[Web interface edit records]
------------

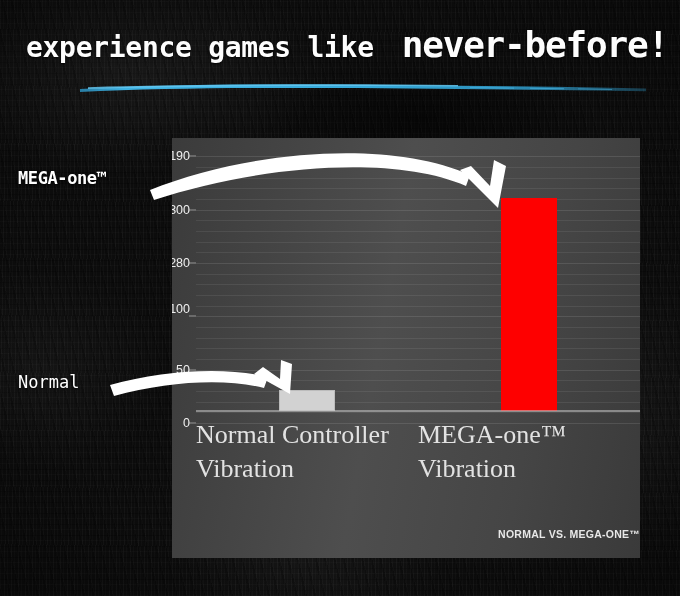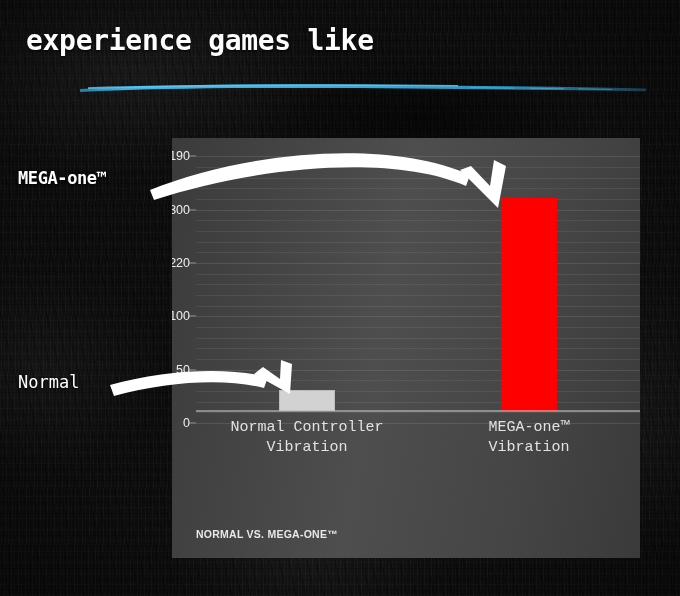--- a/index.html
+++ b/index.html
@@ -100,27 +100,27 @@
   .bar { position:absolute; bottom:0; }
   #bar-normal { background:#d2d2d2; border:1px solid #bcbcbc; }
   #bar-mega   { background:#fe0000; }
 
   
   #cats {
     position:absolute; left:24px; right:0; top:280px; height:90px;
     display:flex;
   }
   #cats .cat {
-    flex:1; text-align:center;
-    font-size:15px; color:#e2e2e2; line-height:1.32;
-    font-family:Liberation Mono, monospace; font-weight:400;
+    flex:1; 
+    font-size:26px; color:#e2e2e2; line-height:1.32;
+    font-family:Liberation Serif, serif; font-weight:400;
   }
   #axis-title-x {
     position:absolute; left:24px; right:0; top:390px;
-    text-align:left; font-size:10.5px; font-weight:700;
+    text-align:right; font-size:10.5px; font-weight:700;
     color:#e8e8e8; letter-spacing:.25px;
   }
   #axis-title-y {
     position:absolute; left:2px; top:282px;
     font-size:10.5px; font-weight:700; color:#f2f2f2;
     letter-spacing:.45px; white-space:nowrap;
     transform-origin:left bottom;
     transform:rotate(-90deg) translate(-100%,0);
   }
 
@@ -142,20 +142,21 @@
 <div id="backdrop">
   <div class="tex1"></div>
   <div class="tex2"></div>
   <div class="tex3"></div>
   <div class="tex4"></div>
 </div>
 <div id="vignette"></div>
 
 <div id="headline">
   <span class="h-small">experience games like</span>
+  <span class="h-big">never-before!</span>
 </div>
 
 <svg id="brush" viewBox="0 0 570 16" preserveAspectRatio="none">
   <defs>
     <linearGradient id="bg1" x1="0" y1="0" x2="1" y2="0">
       <stop offset="0" stop-color="#2f9fd2" stop-opacity="0.75"></stop>
       <stop offset="0.08" stop-color="#3fb4e4" stop-opacity="1"></stop>
       <stop offset="0.55" stop-color="#35a8d8" stop-opacity="1"></stop>
       <stop offset="0.80" stop-color="#2f9ccb" stop-opacity="0.85"></stop>
       <stop offset="1" stop-color="#2a90bd" stop-opacity="0.35"></stop>
@@ -199,23 +200,23 @@
       </div>
     <div id="bars-layer">
       <div class="bar" id="bar-normal" style="height: 21.3333px; width: 56px; left: 83px; background: rgb(210, 210, 210);"></div>
       <div class="bar" id="bar-mega" style="height: 213.333px; width: 56px; left: 305px; background: rgb(254, 0, 0);"></div>
     </div>
     <div id="yticks-layer">
         <div class="ytick" style="top: 272px;">0</div>
         <div class="ytickmark" style="top: 272px;"></div>
         <div class="ytick" style="top: 218.667px; margin-left: 40px;">50</div>
         <div class="ytickmark" style="top: 218.667px;"></div>
-        <div class="ytick" style="top: 165px;">100</div>
+        <div class="ytick" style="top: 158px;">100</div>
         <div class="ytickmark" style="top: 165.333px;"></div>
-        <div class="ytick" style="top: 112px;">220</div>
+        <div class="ytick" style="top: 112px;">280</div>
         <div class="ytickmark" style="top: 112px;"></div>
         <div class="ytick" style="top: 58.6667px;">300</div>
         <div class="ytickmark" style="top: 58.6667px;"></div>
         <div class="ytick" style="top: 5.33333px;">190</div>
         <div class="ytickmark" style="top: 5.33333px;"></div>
       </div>
   </div>
 
   <div id="baseline"></div>
 

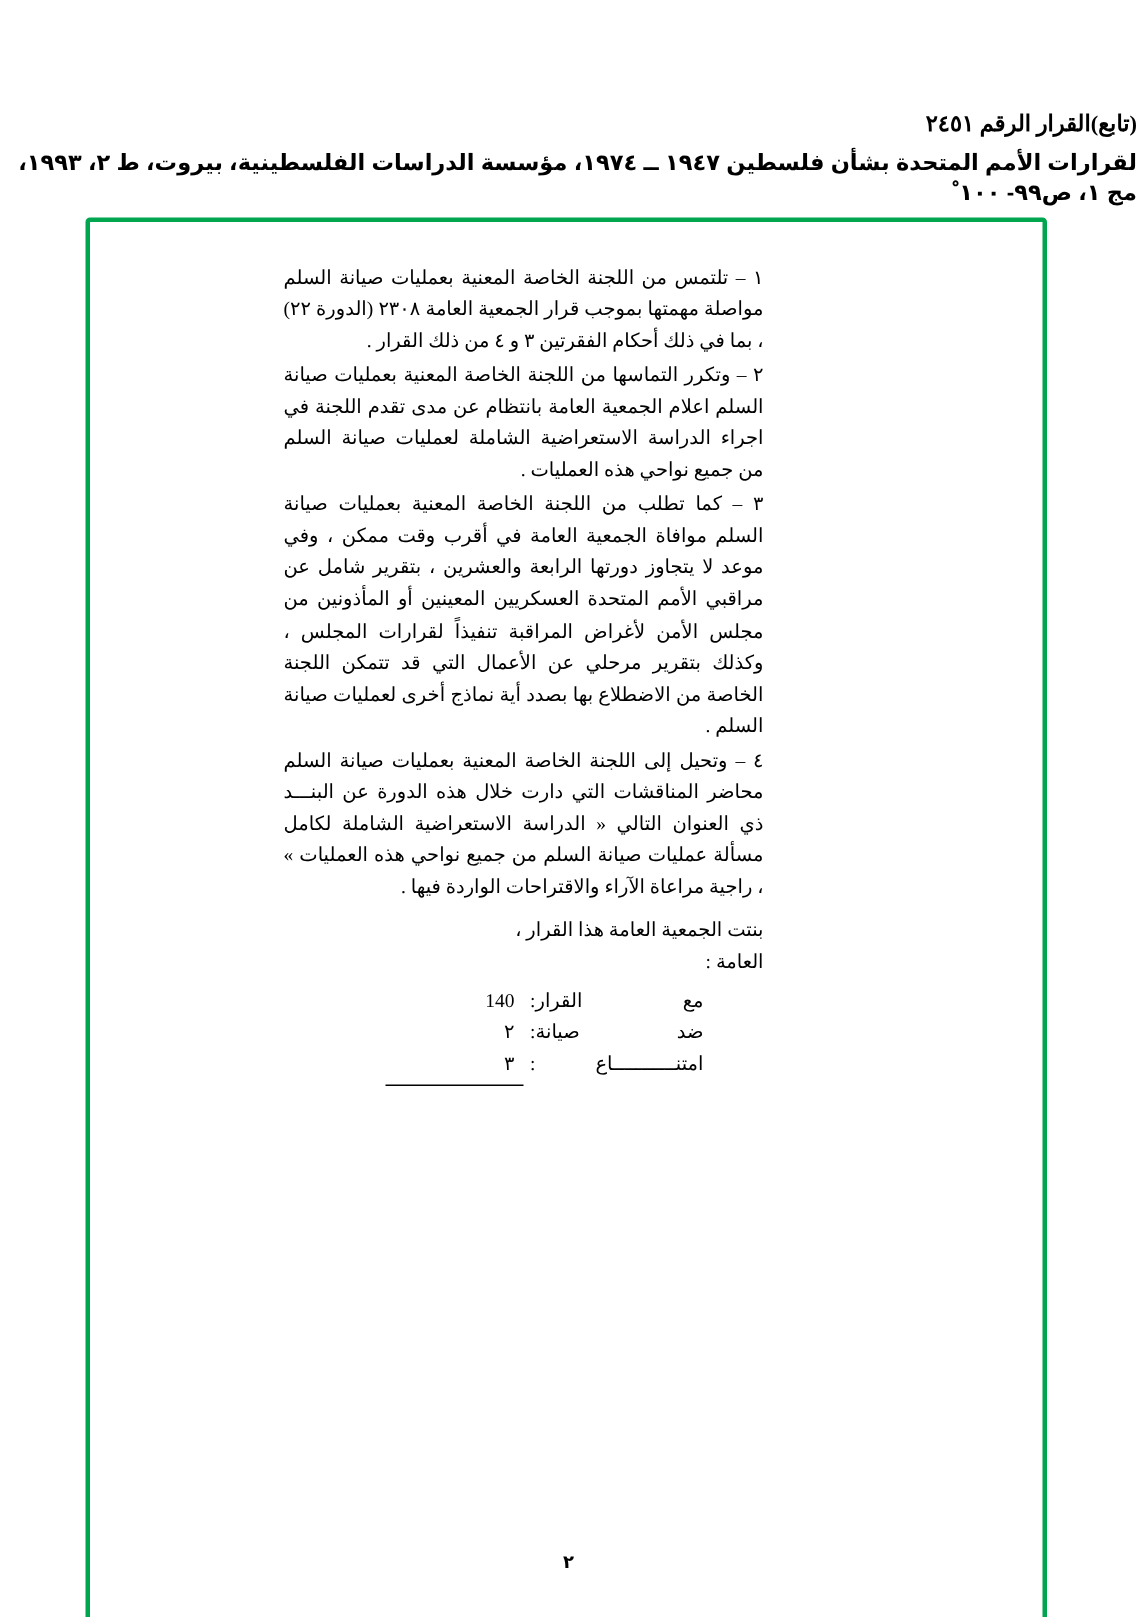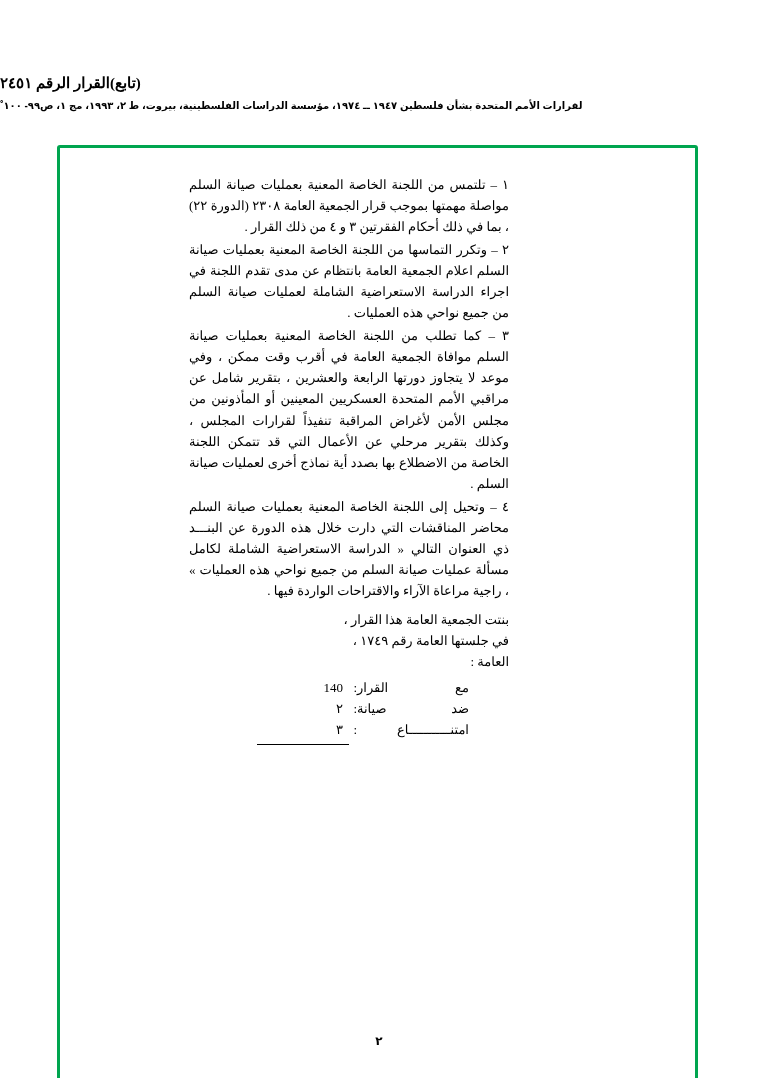--- a/index.html
+++ b/index.html
@@ -19,34 +19,34 @@
     position: absolute;
     inset: 0;
     width: 758px;
     height: 1078px;
   }
   .header-block {
     position: absolute;
     top: 74px;
     left: 0;
     width: 758px;
-    text-align: left;
+    text-align: right;
   }
   .doc-title {
     font-family: "Liberation Serif", "DejaVu Serif", serif;
     font-size: 15px;
     font-weight: bold;
     letter-spacing: 1px;
     direction: rtl;
     line-height: 1.2;
   }
   .doc-subtitle {
     margin-top: 7px;
     font-family: "Liberation Sans", "DejaVu Sans", sans-serif;
-    font-size: 10px;
+    font-size: 15px;
     font-weight: bold;
     direction: rtl;
     line-height: 1.3;
     letter-spacing: 0px;
   }
   .frame {
     position: absolute;
     top: 145px;
     left: 57px;
     width: 641px;
@@ -140,21 +140,20 @@
 
   <div class="frame">
     <div class="body-text">
       <p class="para">١ – تلتمس من اللجنة الخاصة المعنية بعمليات صيانة السلم مواصلة مهمتها بموجب قرار الجمعية العامة ٢٣٠٨ (الدورة ٢٢) ، بما في ذلك أحكام الفقرتين ٣ و ٤ من ذلك القرار .</p>
       <p class="para">٢ – وتكرر التماسها من اللجنة الخاصة المعنية بعمليات صيانة السلم اعلام الجمعية العامة بانتظام عن مدى تقدم اللجنة في اجراء الدراسة الاستعراضية الشاملة لعمليات صيانة السلم من جميع نواحي هذه العمليات .</p>
       <p class="para">٣ – كما تطلب من اللجنة الخاصة المعنية بعمليات صيانة السلم موافاة الجمعية العامة في أقرب وقت ممكن ، وفي موعد لا يتجاوز دورتها الرابعة والعشرين ، بتقرير شامل عن مراقبي الأمم المتحدة العسكريين المعينين أو المأذونين من مجلس الأمن لأغراض المراقبة تنفيذاً لقرارات المجلس ، وكذلك بتقرير مرحلي عن الأعمال التي قد تتمكن اللجنة الخاصة من الاضطلاع بها بصدد أية نماذج أخرى لعمليات صيانة السلم .</p>
       <p class="para">٤ – وتحيل إلى اللجنة الخاصة المعنية بعمليات صيانة السلم محاضر المناقشات التي دارت خلال هذه الدورة عن البنـــد ذي العنوان التالي « الدراسة الاستعراضية الشاملة لكامل مسألة عمليات صيانة السلم من جميع نواحي هذه العمليات » ، راجية مراعاة الآراء والاقتراحات الواردة فيها .</p>
 
       <div class="closing">
         <span class="ln">بنتت الجمعية العامة هذا القرار ،</span>
-        <span class="ln">في جلستها العامة رقم ١٧٤٩ ،</span>
         <span class="ln">العامة :</span>
       </div>
 
       <div class="tally">
         <div class="tally-row">
           <span class="tally-label">مع القرار</span>
           <span class="tally-colon">:</span>
           <span class="tally-value">140</span>
         </div>
         <div class="tally-row">

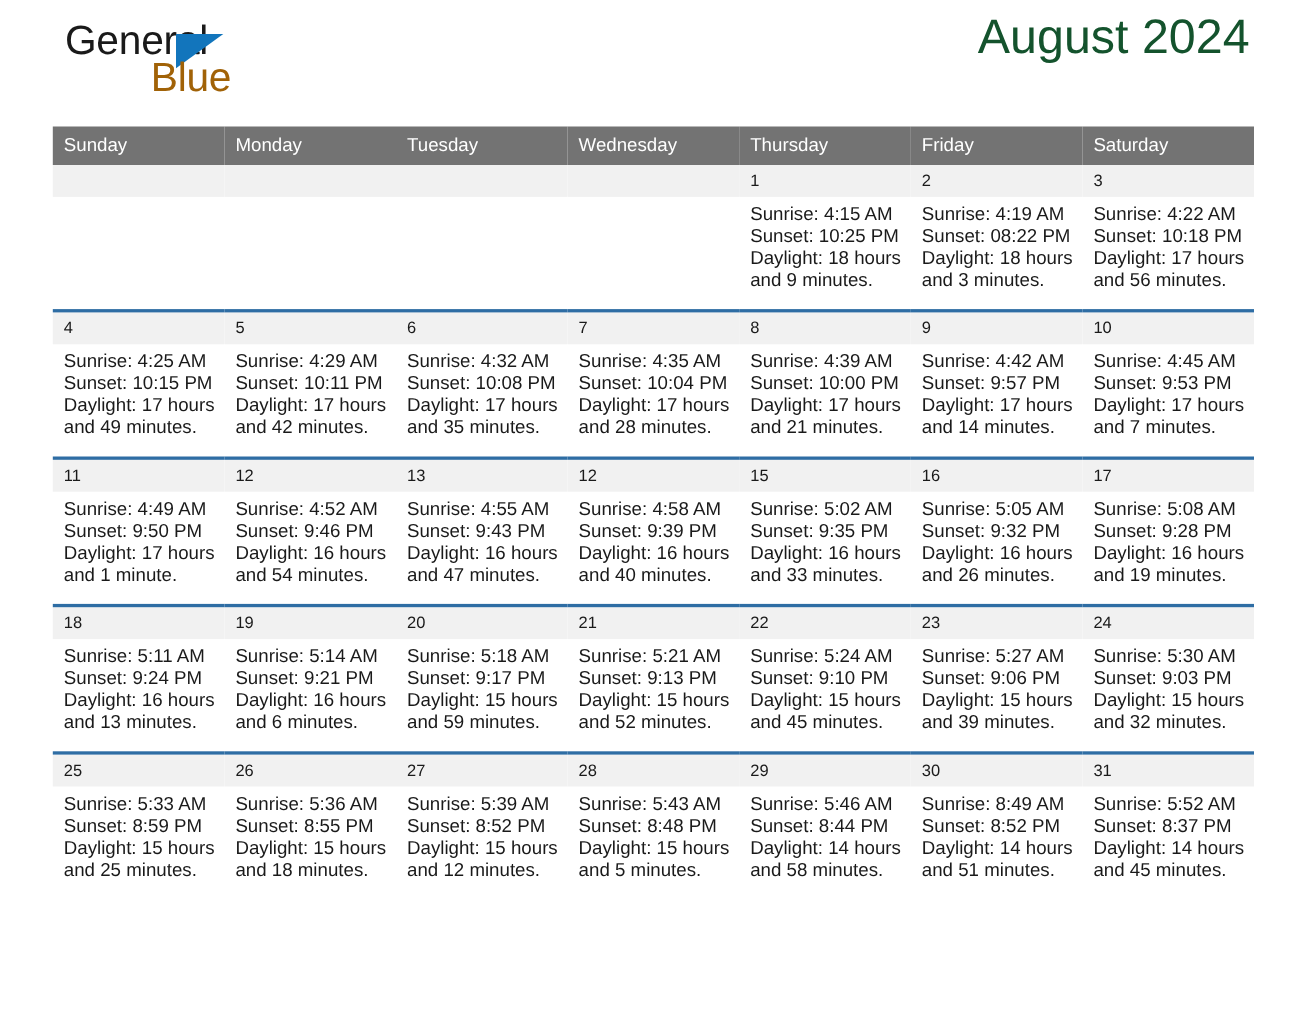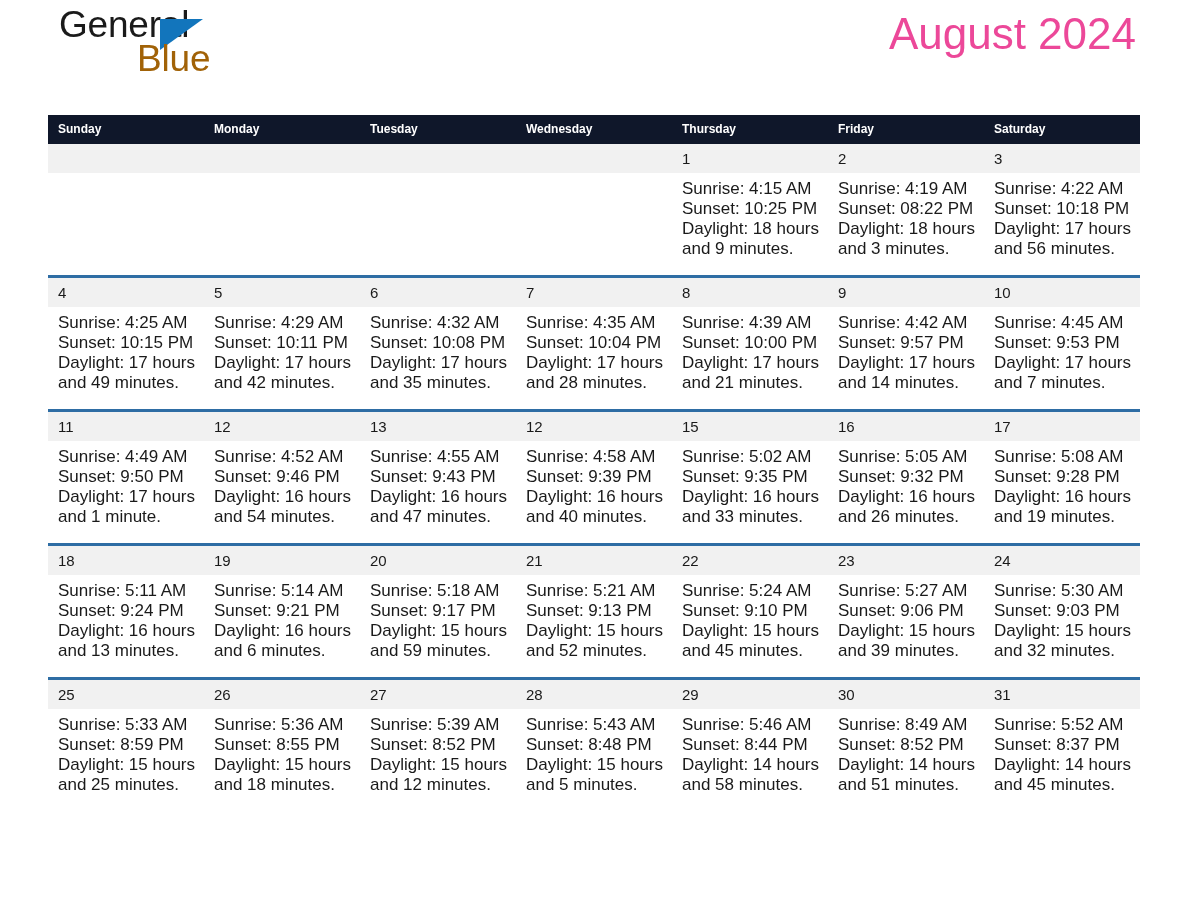--- a/index.html
+++ b/index.html
@@ -23,21 +23,21 @@
   }
 
   
   .header {
     position: relative;
     height: 115px;
   }
   .brand {
     position: absolute;
     left: 11px;
-    top: 4px;
+    top: 16px;
     width: 320px;
     height: 86px;
   }
   .brand-general {
     position: absolute;
     left: 0;
     top: 0;
     font-size: 37px;
     letter-spacing: -0.2px;
     color: #1a1a1a;
@@ -63,45 +63,45 @@
   }
   .title-block {
     position: absolute;
     right: 4px;
     top: 6px;
     text-align: right;
   }
   .cal-title {
     font-size: 44px;
     font-weight: normal;
-    color: #ec4899;
+    color: #14532d;
     line-height: 1.25;
     margin: 0;
     white-space: nowrap;
   }
   .cal-subtitle {
     font-size: 24px;
     font-weight: normal;
     color: #111111;
     line-height: 1.25;
     margin: 6px 0 0 0;
     white-space: nowrap;
   }
 
   
   .calendar {
     width: 1092px;
     border-collapse: collapse;
     table-layout: fixed;
   }
   .calendar th {
-    background: #0f172a;
+    background: #737373;
     color: #ffffff;
-    font-size: 12px;
-    font-weight: bold;
+    font-size: 17px;
+    font-weight: normal;
     text-align: left;
     padding: 7px 0 8px 10px;
     border: none;
   }
   .calendar td {
     width: 156px;
     vertical-align: top;
     padding: 0;
     border: none;
     background: #ffffff;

------------

ASSIGNMENT: Wherever the string "normal" appears in the data above, report the whole line.

YOUR SOLUTION:
   #bar-normal { background:#d2d2d2; border:1px solid #bcbcbc; }
       <div class="bar" id="bar-normal" style="height: 21.3333px; width: 56px; left: 83px; background: rgb(210, 210, 210);"></div>
     font-weight: normal;
     font-weight: normal;
+    font-weight: normal;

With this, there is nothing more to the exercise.